Dünyada üretilen petrolün yaklaşık %5’i plastik malzeme üretiminde kullanılıyor. Doğada çözünmesi uzun zaman alan bu materyallerin kullanımı her geçen gün artıyor.
Ucuz ve kullanışlı oluşu çöp dağlarını da büyütüyor. Atlas Okyanusunda biriken poşet adası Türkiye’den daha büyük bir alan kaplıyor. Ancak esas tehlikeyi mikro plastikler oluşturuyor.

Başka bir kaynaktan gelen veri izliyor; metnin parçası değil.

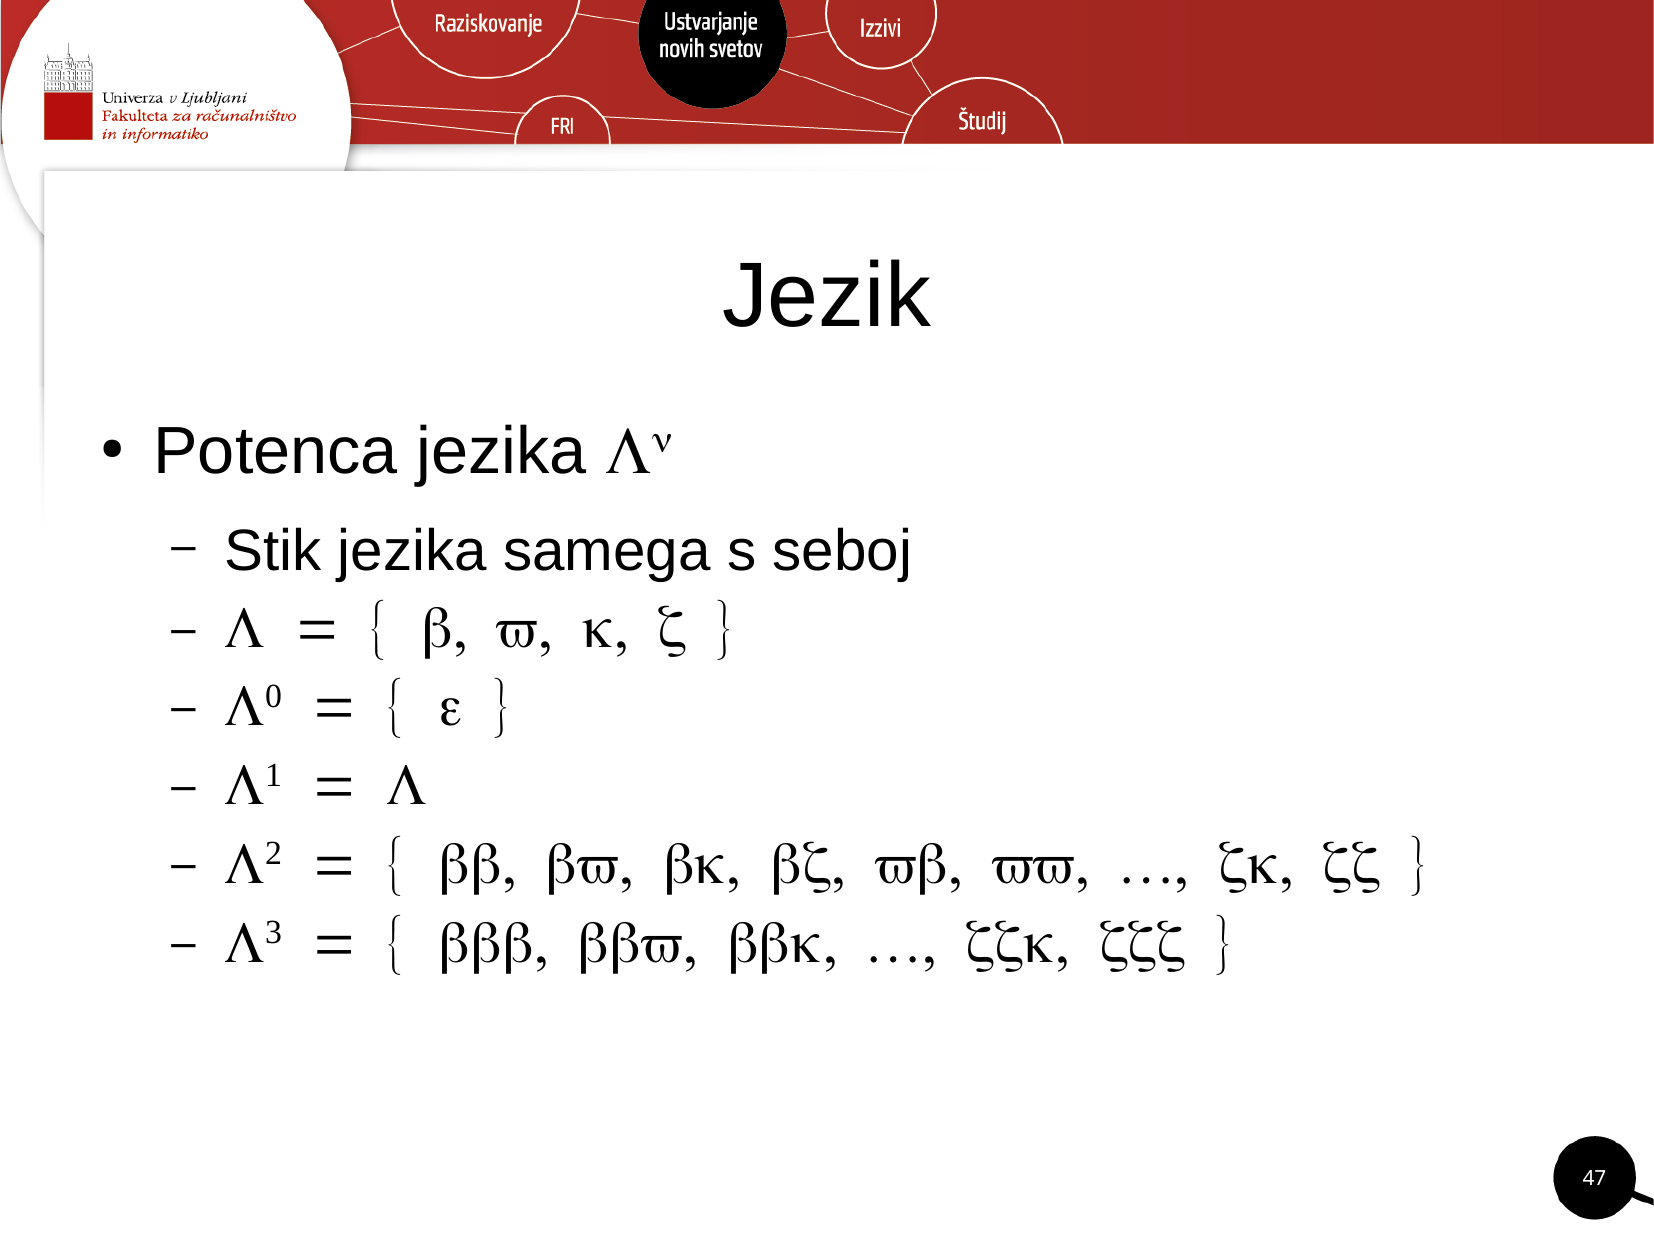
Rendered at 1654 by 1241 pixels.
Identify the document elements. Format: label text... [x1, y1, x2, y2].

title Jezik [82, 191, 1571, 399]
list Potenca jezika Ln Stik jezika samega s seboj L = { b, v, k, z } L0 = { ε } L1 = L L2 = { bb, bv, bk, bz, vb, vv, …, zk, zz } L3 = { bbb, bbv, bbk, …, zzk, zzz } [82, 413, 1538, 1010]
picture [0, 0, 1654, 1241]
text_box <številka> [1553, 1145, 1636, 1212]
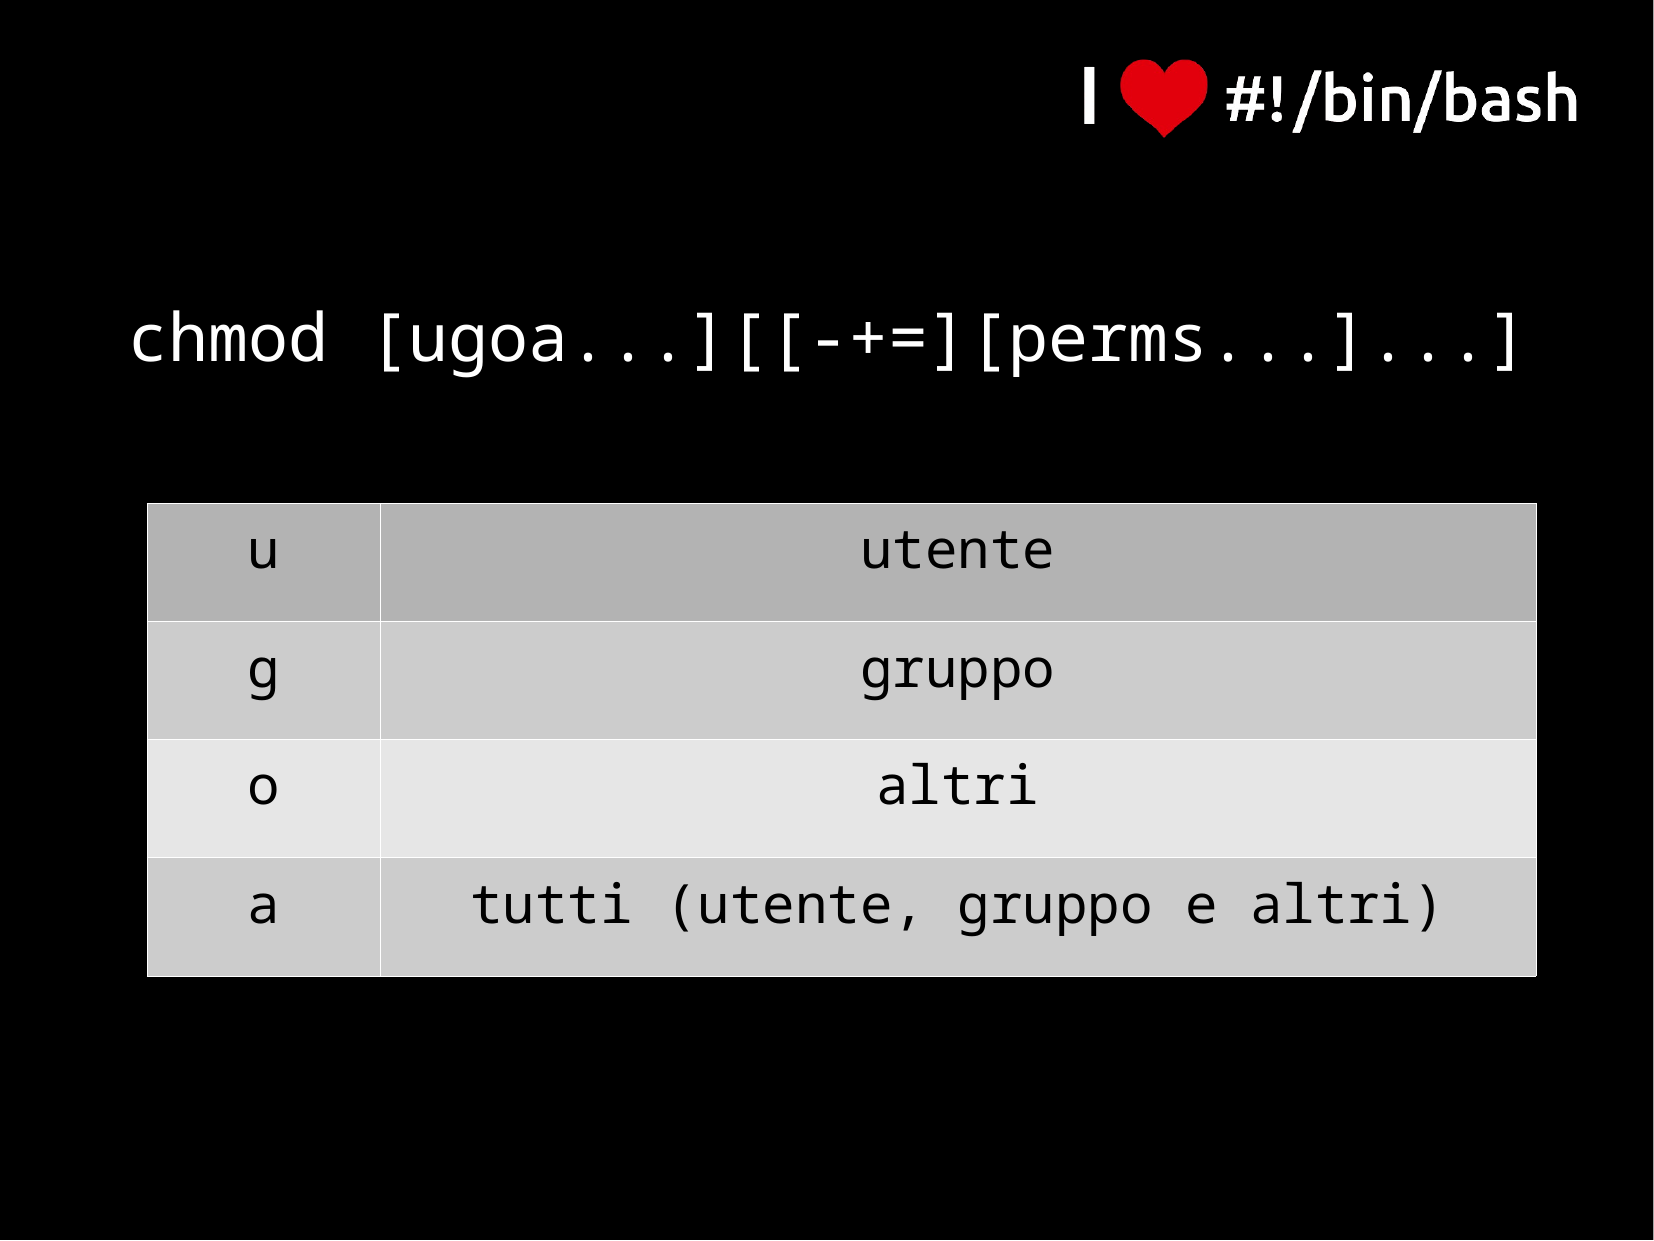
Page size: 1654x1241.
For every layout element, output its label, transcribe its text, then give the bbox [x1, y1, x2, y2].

Son yıllarda, mikro plastik olarak bilinen küçük parçacıkların kutup buzlarından toprağa, içme suyuna ve yiyeceklere kadar Dünya'nın her yerinde ortaya çıktığına dair endişeler artıyor. Plastiklerin giderek daha küçük parçalara ayrılmasıyla oluşan bu parçacıklar, sağlık ve ekosisteme bilinmeyen potansiyel etkileriyle insanlar ve diğer canlılar tarafından tüketiliyor. Son araştırmanın şişelenmiş sularda bulunan plastik parçacıklarına odaklanıyor. Plastik şişelerde on binlerce tanımlanmış parçacık tespit edilebiliyor.
Mikro plastik sayımı için çalışma yapan ekip, ilk kez şişelenmiş sudaki küçük parçacıkları sayıp belirlediler ve ortalama olarak bir litrede yaklaşık 240.000 tespit edilebilir plastik parçanın bulunduğunu ortaya koydular.
Son zamanlarda üzerinde en çok durulan nano plastikler, mikro plastiklerden farklı olarak bağırsaklardan ve akciğerlerden geçerek doğrudan kan dolaşımına geçip kalp ve beyin gibi organlara girebiliyorlar. Hücreleri istila edebiliyor ve hamile bayanlarda plasentadan geçerek doğmamış bebeklerin vücutlarına da geçebiliyorlar.
Dünya çapında plastik üretimi yılda 400 milyon metrik tona yaklaşıyor. Her yıl 30 milyon tondan fazla plastik parçacığı, kullanım dışı kalan tekstil ve plastik ürünler vasıtasıyla doğaya, suya veya toprağa karışıyor. Doğal organik maddenin aksine çoğu plastik materyallerin nereye kadar ayrışacağı veya çözüneceğine dair çok fazla bilgi bulunmuyor.
Mikro plastikler, 5 milimetreden 1 mikrometreye kadar değişen parçalar olarak tanımlanıyor. 1 mikrometrenin altındaki parçacıklar olan nano plastikler ise metrenin milyarda biri cinsinden ölçülüyor.
Şişelenmiş sudaki plastikler, 2018'de yapılan bir çalışmada litre başına ortalama 325 parçacık olarak ölçülmüş ve sağlık açısından riskler anlatılmıştı. Yeni çalışmalarda ise sayımı yapılabilen parçacık sayısı 240 bini geçmiş durumda.
Araştırmacılar, ABD’de satılan üç ünlü şişe suyu markasını test ederek, boyutu yalnızca 100 nanometreye kadar olan plastik parçacıkları sayısının litrede 110.000 ila 370.000 arasında değiştiğini tespit ettiler. Araştırma ekibi bu parçacıkların %90'ının nano plastik; geri kalanının ise mikro plastik olduğunu bildiriyor.
Şişelenmiş gazlı içecekler, enerji içecekleri ve ketçap, mayonez gibi ürünlerin paketlenmesinde de plastik malzeme kullanılıyor. Bu tür gıda ürünlerine de mikro veya nano plastik karışma olasılığı yüksek görünüyor. Hatta şişelerin kapağını açıp kapattıkça da parçacıklar gıda ürününe karışıyor.
Sağlıkla ilgili olarak plastik parçacıkların yakın gelecekte daha büyük sorun olacağına dair kanaatler artıyor. Su arıtma sistemlerinde dahi kullanılan plastik malzemelerin suyun arıtılması esnasında parçacık saldığına dair endişeler bulunuyor. Dolayısıyla mikro ve nano plastiklerin daha dikkatli kullanılması ve tasarrufa gidilmesi gerekiyor.